[Opening Input data section]
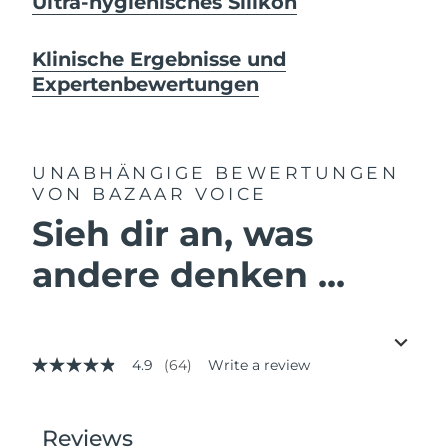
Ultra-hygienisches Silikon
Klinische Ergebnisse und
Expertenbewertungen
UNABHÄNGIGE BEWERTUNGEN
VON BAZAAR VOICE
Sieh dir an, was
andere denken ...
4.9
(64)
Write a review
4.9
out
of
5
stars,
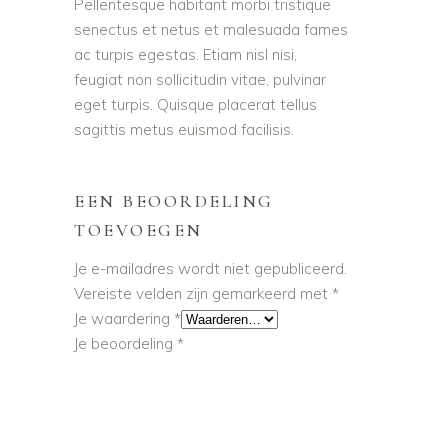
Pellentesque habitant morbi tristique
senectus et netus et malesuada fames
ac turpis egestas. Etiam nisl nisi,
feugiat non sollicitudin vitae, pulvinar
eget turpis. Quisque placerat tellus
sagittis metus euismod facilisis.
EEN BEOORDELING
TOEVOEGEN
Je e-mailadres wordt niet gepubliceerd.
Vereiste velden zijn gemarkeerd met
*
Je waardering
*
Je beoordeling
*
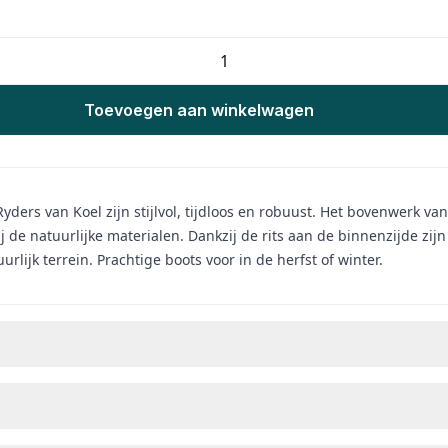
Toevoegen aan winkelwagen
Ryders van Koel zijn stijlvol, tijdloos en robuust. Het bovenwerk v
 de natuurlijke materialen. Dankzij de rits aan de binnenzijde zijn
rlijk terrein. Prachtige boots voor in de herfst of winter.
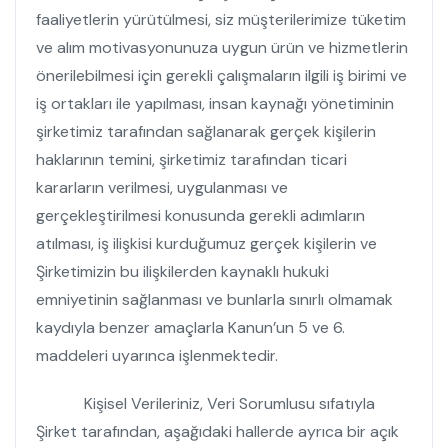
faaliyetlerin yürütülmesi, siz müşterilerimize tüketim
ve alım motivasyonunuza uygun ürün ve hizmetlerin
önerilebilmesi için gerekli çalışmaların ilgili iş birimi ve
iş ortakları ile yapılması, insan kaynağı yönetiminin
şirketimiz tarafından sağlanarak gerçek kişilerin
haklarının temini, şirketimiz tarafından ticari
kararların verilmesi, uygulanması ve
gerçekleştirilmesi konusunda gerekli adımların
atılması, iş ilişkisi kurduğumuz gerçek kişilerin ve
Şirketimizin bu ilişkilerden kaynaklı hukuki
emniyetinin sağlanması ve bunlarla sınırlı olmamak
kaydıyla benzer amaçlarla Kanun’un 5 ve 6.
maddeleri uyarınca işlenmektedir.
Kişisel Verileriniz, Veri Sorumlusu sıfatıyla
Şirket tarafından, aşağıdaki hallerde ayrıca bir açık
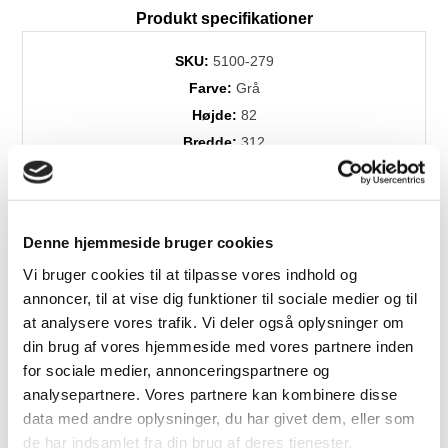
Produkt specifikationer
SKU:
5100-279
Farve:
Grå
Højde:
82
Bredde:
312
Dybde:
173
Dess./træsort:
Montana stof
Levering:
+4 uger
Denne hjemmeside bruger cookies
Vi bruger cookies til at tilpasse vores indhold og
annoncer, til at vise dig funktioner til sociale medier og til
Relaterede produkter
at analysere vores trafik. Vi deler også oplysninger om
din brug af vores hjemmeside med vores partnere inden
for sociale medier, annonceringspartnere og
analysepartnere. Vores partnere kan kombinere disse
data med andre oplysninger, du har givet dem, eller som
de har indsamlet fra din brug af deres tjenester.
[Closing Input data section]
[Opening Input data section]
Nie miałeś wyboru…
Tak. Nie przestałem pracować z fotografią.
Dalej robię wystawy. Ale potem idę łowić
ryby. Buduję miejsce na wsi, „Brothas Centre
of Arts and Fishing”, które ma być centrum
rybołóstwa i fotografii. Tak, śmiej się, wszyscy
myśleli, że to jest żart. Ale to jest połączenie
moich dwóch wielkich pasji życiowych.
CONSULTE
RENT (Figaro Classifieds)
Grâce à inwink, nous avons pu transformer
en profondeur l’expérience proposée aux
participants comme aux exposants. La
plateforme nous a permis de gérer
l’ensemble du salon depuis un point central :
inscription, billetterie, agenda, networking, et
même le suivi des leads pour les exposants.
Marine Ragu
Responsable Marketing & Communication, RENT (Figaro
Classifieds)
[Closing Input data section]
Instruction:
Among the entries above, locate the lines containing "Dalej robię wystawy. Ale potem idę łowić" and "Grâce à inwink, nous avons pu transformer", and transcribe exactly those two lines and all lines between.

Result of this exercise:
Dalej robię wystawy. Ale potem idę łowić
ryby. Buduję miejsce na wsi, „Brothas Centre
of Arts and Fishing”, które ma być centrum
rybołóstwa i fotografii. Tak, śmiej się, wszyscy
myśleli, że to jest żart. Ale to jest połączenie
moich dwóch wielkich pasji życiowych.
CONSULTE
RENT (Figaro Classifieds)
Grâce à inwink, nous avons pu transformer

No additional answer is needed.